Russia has its industrialized machines and the technology. We don’t import industrial products from Russia primarily due to the distance, we prefer maufactured products from the COMESA region, I think we are relatively doing well. But, we buy a lot of fertilizers and steel.


Regarding trade relations with the African continent, Kenya is a developing country, our primary goods don’t get much. We import more than we export, so trade has been always imbalanced.


Russia has opened its market to Kenya, in my objective views, whether we like it or not, Russia should open the maket to other African countries. Franking speaking, had it not been the global economic recession, Russia would have gone far with Africa especially with the southern Africa countries. On the other hand, Russia continues to play significant roles, for instance, showing unflinching support by training African specialists in educational institutions here.

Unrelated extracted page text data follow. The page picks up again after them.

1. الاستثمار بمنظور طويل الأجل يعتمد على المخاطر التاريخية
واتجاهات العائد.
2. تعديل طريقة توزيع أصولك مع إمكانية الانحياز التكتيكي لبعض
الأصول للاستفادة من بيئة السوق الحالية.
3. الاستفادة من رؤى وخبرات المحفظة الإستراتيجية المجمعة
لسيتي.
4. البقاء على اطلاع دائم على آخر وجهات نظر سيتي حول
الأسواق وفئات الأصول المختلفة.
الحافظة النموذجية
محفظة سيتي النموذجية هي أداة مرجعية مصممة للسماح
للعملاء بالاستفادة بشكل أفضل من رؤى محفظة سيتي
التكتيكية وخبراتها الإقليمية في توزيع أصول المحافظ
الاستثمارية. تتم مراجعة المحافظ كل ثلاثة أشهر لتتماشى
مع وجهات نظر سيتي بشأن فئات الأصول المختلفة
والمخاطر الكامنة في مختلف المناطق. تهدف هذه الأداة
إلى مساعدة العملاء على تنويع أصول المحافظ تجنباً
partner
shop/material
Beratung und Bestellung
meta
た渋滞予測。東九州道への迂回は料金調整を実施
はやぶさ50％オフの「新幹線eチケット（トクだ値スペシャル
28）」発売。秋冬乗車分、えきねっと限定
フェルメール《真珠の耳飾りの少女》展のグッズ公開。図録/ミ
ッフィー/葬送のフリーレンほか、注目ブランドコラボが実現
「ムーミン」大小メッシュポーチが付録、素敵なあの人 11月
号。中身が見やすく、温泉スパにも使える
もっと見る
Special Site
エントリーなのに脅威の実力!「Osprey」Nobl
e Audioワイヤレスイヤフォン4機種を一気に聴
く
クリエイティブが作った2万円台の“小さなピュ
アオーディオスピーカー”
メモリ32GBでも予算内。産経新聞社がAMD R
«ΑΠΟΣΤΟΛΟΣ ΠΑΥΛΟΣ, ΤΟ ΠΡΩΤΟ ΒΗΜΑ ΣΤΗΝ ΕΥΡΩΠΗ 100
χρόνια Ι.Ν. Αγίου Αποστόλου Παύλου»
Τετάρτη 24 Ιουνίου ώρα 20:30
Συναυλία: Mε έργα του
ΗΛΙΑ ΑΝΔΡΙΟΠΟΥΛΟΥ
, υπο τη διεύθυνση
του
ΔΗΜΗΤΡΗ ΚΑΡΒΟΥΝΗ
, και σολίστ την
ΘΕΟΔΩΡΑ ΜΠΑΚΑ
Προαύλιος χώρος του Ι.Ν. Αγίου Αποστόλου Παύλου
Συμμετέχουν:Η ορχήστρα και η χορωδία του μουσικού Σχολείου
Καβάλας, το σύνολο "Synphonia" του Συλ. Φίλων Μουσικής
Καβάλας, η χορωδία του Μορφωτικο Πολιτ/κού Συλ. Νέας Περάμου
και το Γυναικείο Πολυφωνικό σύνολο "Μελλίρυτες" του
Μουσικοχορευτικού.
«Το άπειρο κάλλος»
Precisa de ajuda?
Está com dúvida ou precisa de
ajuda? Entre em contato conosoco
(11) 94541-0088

I sincerely believe that non-government organizations emerging now in Russia, such as Africa Alliance, can successfully compliment government efforts in promoting economic and cultural relations between Russia and African countries. It needs people who are strongly committed, have the desired perspectives on organizing frequent business dialogues and adopt a kind of pragmatic approach in strengthening Russia-Africa business cooperation.


The important primary objectives of these private initiatives cannot be overlooked. We would like to see them evolving into an influential business advocacy organizations in Russia or vice versa. One could also anticipate that the organizations effectively help in removing obstacles hindering the smooth expansion of economic, trade and businesses between Russia and African countries. So to say, the expectations are still very high.



Q: Maybe, you would like to recall one of the most interesting moments while in the country? And say your last words?

A: Can I make a general one? (…laughs)! The most interesting moment, for me, is when I left after my academic studies back to Nairobi, Kenya, during those old good Soviet days, the Soviets were hard communists, but when I came back five years ago, as an accredited Ambassador of Kenya, I have seen that many of the staunch communists have, without much doubts, turned into real capitalists in conformity to the dictates of current market conditions in the country. This is simply understandable due the sudden political and economic change we are experiencing, and again this situation points to the fact how rapidly things change with time.


The final words…it has been highly interesting to come back to work here as an Ambassador, especially in a country where I have received my education, made a family from an Ukrainean, so you realize that socially and academically, I am closely linked to the region. As for Africa in general, and for Kenya in particular, I will strongly recommend that we take adequate measures to strengthen mutual economic cooperation and to develop a purely business relationship between our respective countries and Russia.


Further to that, the issue of borrowing or seeking financial favors and the question of requesting for development assistance, in my objective opinion, should now be a thing of the past if we want our countries be respected as business partners and we will be able to stamp out with full-fledged authority. These are my final words.